Material provided
++++++++++

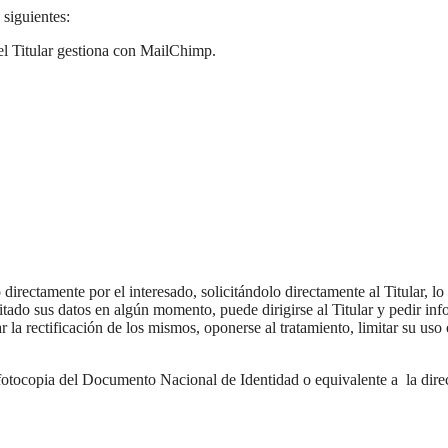
 siguientes:
 el Titular gestiona con MailChimp.
 directamente por el interesado, solicitándolo directamente al Titular, lo
litado sus datos en algún momento, puede dirigirse al Titular y pedir in
la rectificación de los mismos, oponerse al tratamiento, limitar su uso o
a fotocopia del Documento Nacional de Identidad o equivalente a la dire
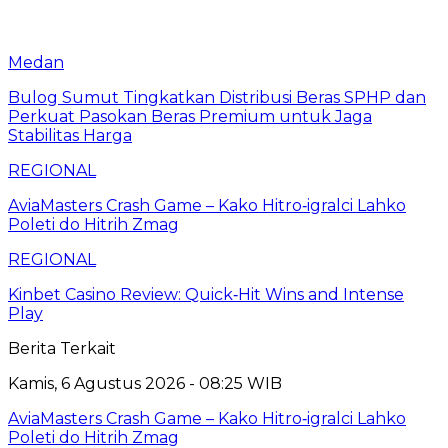
Medan
Bulog Sumut Tingkatkan Distribusi Beras SPHP dan
Perkuat Pasokan Beras Premium untuk Jaga
Stabilitas Harga
REGIONAL
AviaMasters Crash Game – Kako Hitro‑igralci Lahko
Poleti do Hitrih Zmag
REGIONAL
Kinbet Casino Review: Quick‑Hit Wins and Intense
Play
Berita Terkait
Kamis, 6 Agustus 2026 - 08:25 WIB
AviaMasters Crash Game – Kako Hitro‑igralci Lahko
Poleti do Hitrih Zmag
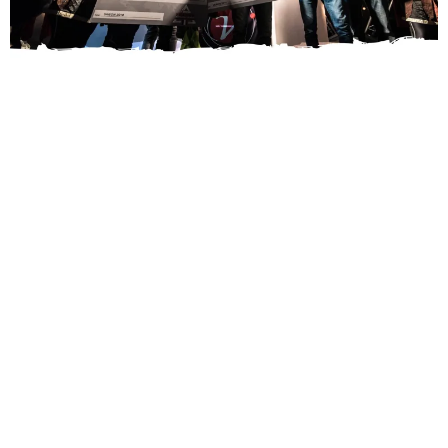
Sèb Desbenoit
28 Janvier 2018
Près de 4000 athlète se sont lancés dans les deux
premières Spartan Race de la saison, ce week-end à
Valmorel, sur les crêtes escarpées de la Tarentaise. En haute
montagne, hommes et femmes se sont élancés sur les deux
tracés de 15 km et 6 km inédits sur neige mêlant porté de
sacs, ramping, obstacles naturels et le mythique Fire Jump.
C’était une course géniale : belle météo, beau tracé,
belle médaille et beaucoup de neige hors piste ! La
super faisait 15km 480 et 996m de dénivelé à ma
Garmin.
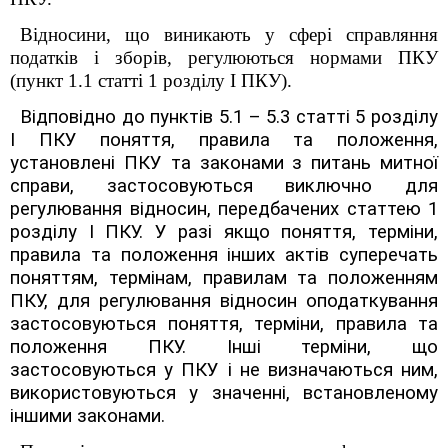
Відносини, що виникають у сфері справляння
податків і зборів, регулюються нормами ПКУ
(пункт 1.1 статті 1 розділу І ПКУ).
Відповідно до пунктів 5.1
–
5.3 статті 5 розділу
I ПКУ поняття, правила та положення,
установлені ПКУ та законами з питань митної
справи, застосовуються виключно для
регулювання відносин, передбачених статтею 1
розділу I ПКУ. У разі якщо поняття, терміни,
правила та положення інших актів суперечать
поняттям, термінам, правилам та положенням
ПКУ, для регулювання відносин оподаткування
застосовуються поняття, терміни, правила та
положення ПКУ. Інші терміни, що
застосовуються у ПКУ і не визначаються ним,
використовуються у значенні, встановленому
іншими законами.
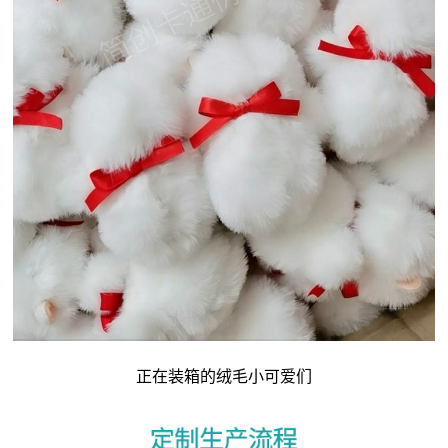
正在装箱的绒毛小可爱们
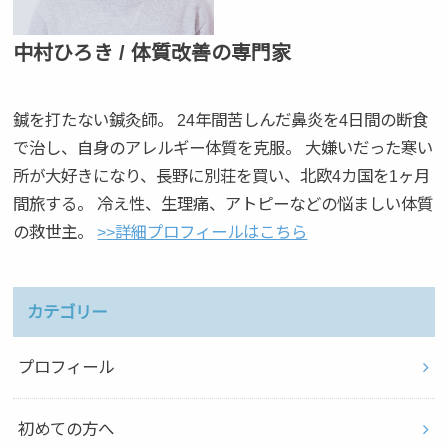
中村ひろき / 体質改善の専門家
鍼を打たない鍼灸師。 24年間苦しんだ鼻炎を4日間の断食
で治し、自身のアレルギー体質を克服。 大嫌いだった寒い
所が大好きになり、長野に別荘を買い、北欧4カ国を1ヶ月
間旅する。 冷え性、生理痛、アトピーなどの悩ましい体質
の救世主。
>>詳細プロフィールはこちら
カテゴリー
プロフィール
初めての方へ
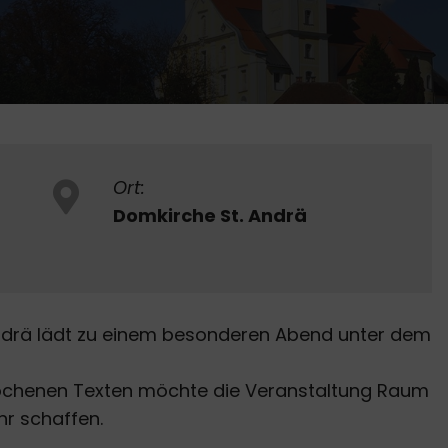
Ort:
Domkirche St. Andrä
 Andrä lädt zu einem besonderen Abend unter dem
rochenen Texten möchte die Veranstaltung Raum
hr schaffen.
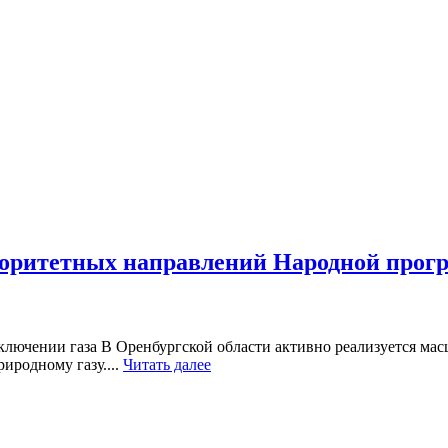
иоритетных направлений Народной прог
ключении газа В Оренбургской области активно реализуется ма
иродному газу....
Читать далее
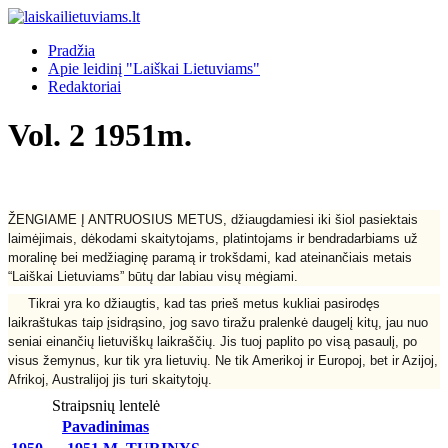
Pradžia
Apie leidinį "Laiškai Lietuviams"
Redaktoriai
Vol. 2 1951m.
ŽENGIAME Į ANTRUOSIUS METUS, džiaugdamiesi iki šiol pasiektais
laimėjimais, dėkodami skaitytojams, platintojams ir bendradarbiams už
moralinę bei medžiaginę paramą ir trokšdami, kad ateinančiais metais
“Laiškai Lietuviams” būtų dar labiau visų mėgiami.
Tikrai yra ko džiaugtis, kad tas prieš metus kukliai pasirodęs
laikraštukas taip įsidrąsino, jog savo tiražu pralenkė daugelį kitų, jau nuo
seniai einančių lietuviškų laikraščių. Jis tuoj paplito po visą pasaulį, po
visus žemynus, kur tik yra lietuvių. Ne tik Amerikoj ir Europoj, bet ir Azijoj,
Afrikoj, Australijoj jis turi skaitytojų.
Straipsnių lentelė
Pavadinimas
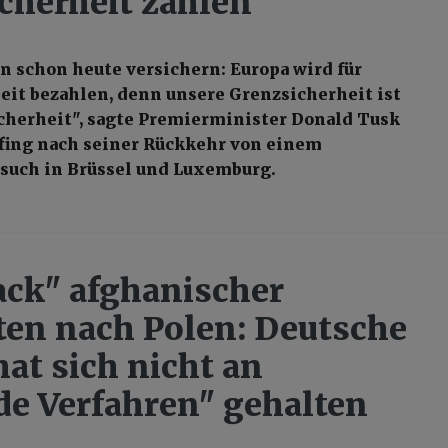
cherheit zahlen"
n schon heute versichern: Europa wird für
eit bezahlen, denn unsere Grenzsicherheit ist
cherheit", sagte Premierminister Donald Tusk
fing nach seiner Rückkehr von einem
such in Brüssel und Luxemburg.
ck" afghanischer
en nach Polen: Deutsche
hat sich nicht an
de Verfahren" gehalten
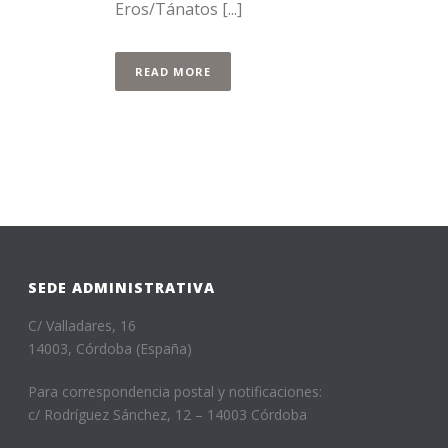
Eros/Tánatos [...]
READ MORE
SEDE ADMINISTRATIVA
C/ Valladares, 16
14003, Córdoba (España)
Para correspondencia postal y notificaciones:
c/ Rodríguez Sánchez, 12 – 14003 Córdoba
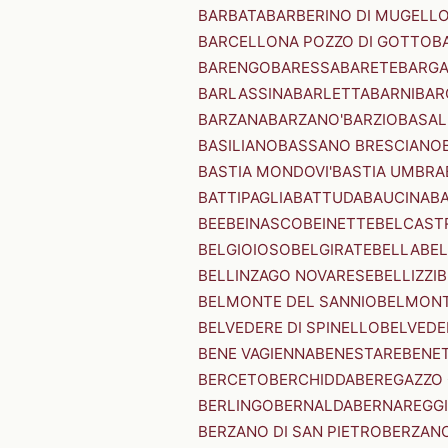
BARBATA
BARBERINO DI MUGELL
BARCELLONA POZZO DI GOTTO
B
BARENGO
BARESSA
BARETE
BARG
BARLASSINA
BARLETTA
BARNI
BAR
BARZANA
BARZANO'
BARZIO
BASAL
BASILIANO
BASSANO BRESCIANO
BASTIA MONDOVI'
BASTIA UMBRA
BATTIPAGLIA
BATTUDA
BAUCINA
B
BEE
BEINASCO
BEINETTE
BELCAST
BELGIOIOSO
BELGIRATE
BELLA
BEL
BELLINZAGO NOVARESE
BELLIZZI
B
BELMONTE DEL SANNIO
BELMONT
BELVEDERE DI SPINELLO
BELVEDE
BENE VAGIENNA
BENESTARE
BENE
BERCETO
BERCHIDDA
BEREGAZZO 
BERLINGO
BERNALDA
BERNAREGG
BERZANO DI SAN PIETRO
BERZANO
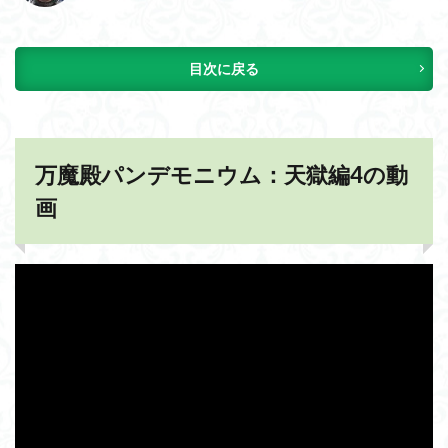
目次に戻る
万魔殿パンデモニウム：天獄編4の動
画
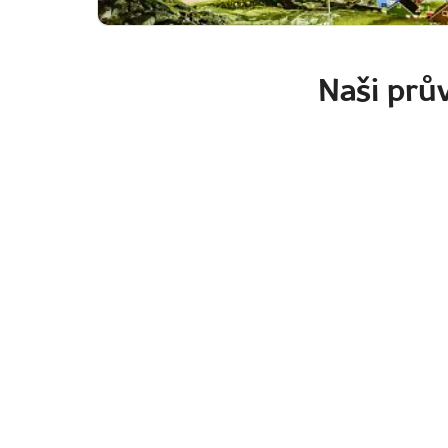
Naši prův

++++++++++

What the exercise asks
Rewrite the listing with each occurrence of "Spartan Race" changed to "Spartan Trail" and all other text left unchanged. Omit the pictures from the result.

Answer to this problem
 siguientes:
 el Titular gestiona con MailChimp.
 directamente por el interesado, solicitándolo directamente al Titular, lo
litado sus datos en algún momento, puede dirigirse al Titular y pedir in
la rectificación de los mismos, oponerse al tratamiento, limitar su uso o
a fotocopia del Documento Nacional de Identidad o equivalente a la dire
Medan
Bulog Sumut Tingkatkan Distribusi Beras SPHP dan
Perkuat Pasokan Beras Premium untuk Jaga
Stabilitas Harga
REGIONAL
AviaMasters Crash Game – Kako Hitro‑igralci Lahko
Poleti do Hitrih Zmag
REGIONAL
Kinbet Casino Review: Quick‑Hit Wins and Intense
Play
Berita Terkait
Kamis, 6 Agustus 2026 - 08:25 WIB
AviaMasters Crash Game – Kako Hitro‑igralci Lahko
Poleti do Hitrih Zmag
Sèb Desbenoit
28 Janvier 2018
Près de 4000 athlète se sont lancés dans les deux
premières Spartan Trail de la saison, ce week-end à
Valmorel, sur les crêtes escarpées de la Tarentaise. En haute
montagne, hommes et femmes se sont élancés sur les deux
tracés de 15 km et 6 km inédits sur neige mêlant porté de
sacs, ramping, obstacles naturels et le mythique Fire Jump.
C’était une course géniale : belle météo, beau tracé,
belle médaille et beaucoup de neige hors piste ! La
super faisait 15km 480 et 996m de dénivelé à ma
Garmin.
Відносини, що виникають у сфері справляння
податків і зборів, регулюються нормами ПКУ
(пункт 1.1 статті 1 розділу І ПКУ).
Відповідно до пунктів 5.1
–
5.3 статті 5 розділу
I ПКУ поняття, правила та положення,
установлені ПКУ та законами з питань митної
справи, застосовуються виключно для
регулювання відносин, передбачених статтею 1
розділу I ПКУ. У разі якщо поняття, терміни,
правила та положення інших актів суперечать
поняттям, термінам, правилам та положенням
ПКУ, для регулювання відносин оподаткування
застосовуються поняття, терміни, правила та
положення ПКУ. Інші терміни, що
застосовуються у ПКУ і не визначаються ним,
використовуються у значенні, встановленому
іншими законами.
正在装箱的绒毛小可爱们
中村ひろき / 体質改善の専門家
鍼を打たない鍼灸師。 24年間苦しんだ鼻炎を4日間の断食
で治し、自身のアレルギー体質を克服。 大嫌いだった寒い
所が大好きになり、長野に別荘を買い、北欧4カ国を1ヶ月
間旅する。 冷え性、生理痛、アトピーなどの悩ましい体質
の救世主。
>>詳細プロフィールはこちら
カテゴリー
プロフィール
初めての方へ
Ort:
Domkirche St. Andrä
 Andrä lädt zu einem besonderen Abend unter dem
rochenen Texten möchte die Veranstaltung Raum
hr schaffen.
иоритетных направлений Народной прог
ключении газа В Оренбургской области активно реализуется ма
иродному газу....
Читать далее
Pradžia
Apie leidinį "Laiškai Lietuviams"
Redaktoriai
Vol. 2 1951m.
ŽENGIAME Į ANTRUOSIUS METUS, džiaugdamiesi iki šiol pasiektais
laimėjimais, dėkodami skaitytojams, platintojams ir bendradarbiams už
moralinę bei medžiaginę paramą ir trokšdami, kad ateinančiais metais
“Laiškai Lietuviams” būtų dar labiau visų mėgiami.
Tikrai yra ko džiaugtis, kad tas prieš metus kukliai pasirodęs
laikraštukas taip įsidrąsino, jog savo tiražu pralenkė daugelį kitų, jau nuo
seniai einančių lietuviškų laikraščių. Jis tuoj paplito po visą pasaulį, po
visus žemynus, kur tik yra lietuvių. Ne tik Amerikoj ir Europoj, bet ir Azijoj,
Afrikoj, Australijoj jis turi skaitytojų.
Straipsnių lentelė
Pavadinimas
cherheit zahlen"
n schon heute versichern: Europa wird für
eit bezahlen, denn unsere Grenzsicherheit ist
cherheit", sagte Premierminister Donald Tusk
fing nach seiner Rückkehr von einem
such in Brüssel und Luxemburg.
ck" afghanischer
en nach Polen: Deutsche
hat sich nicht an
de Verfahren" gehalten
Eros/Tánatos [...]
READ MORE
SEDE ADMINISTRATIVA
C/ Valladares, 16
14003, Córdoba (España)
Para correspondencia postal y notificaciones:
c/ Rodríguez Sánchez, 12 – 14003 Córdoba
BARBATA
BARBERINO DI MUGELL
BARCELLONA POZZO DI GOTTO
B
BARENGO
BARESSA
BARETE
BARG
BARLASSINA
BARLETTA
BARNI
BAR
BARZANA
BARZANO'
BARZIO
BASAL
BASILIANO
BASSANO BRESCIANO
BASTIA MONDOVI'
BASTIA UMBRA
BATTIPAGLIA
BATTUDA
BAUCINA
B
BEE
BEINASCO
BEINETTE
BELCAST
BELGIOIOSO
BELGIRATE
BELLA
BEL
BELLINZAGO NOVARESE
BELLIZZI
B
BELMONTE DEL SANNIO
BELMONT
BELVEDERE DI SPINELLO
BELVEDE
BENE VAGIENNA
BENESTARE
BENE
BERCETO
BERCHIDDA
BEREGAZZO 
BERLINGO
BERNALDA
BERNAREGG
BERZANO DI SAN PIETRO
BERZANO
目次に戻る
万魔殿パンデモニウム：天獄編4の動
画
Naši prův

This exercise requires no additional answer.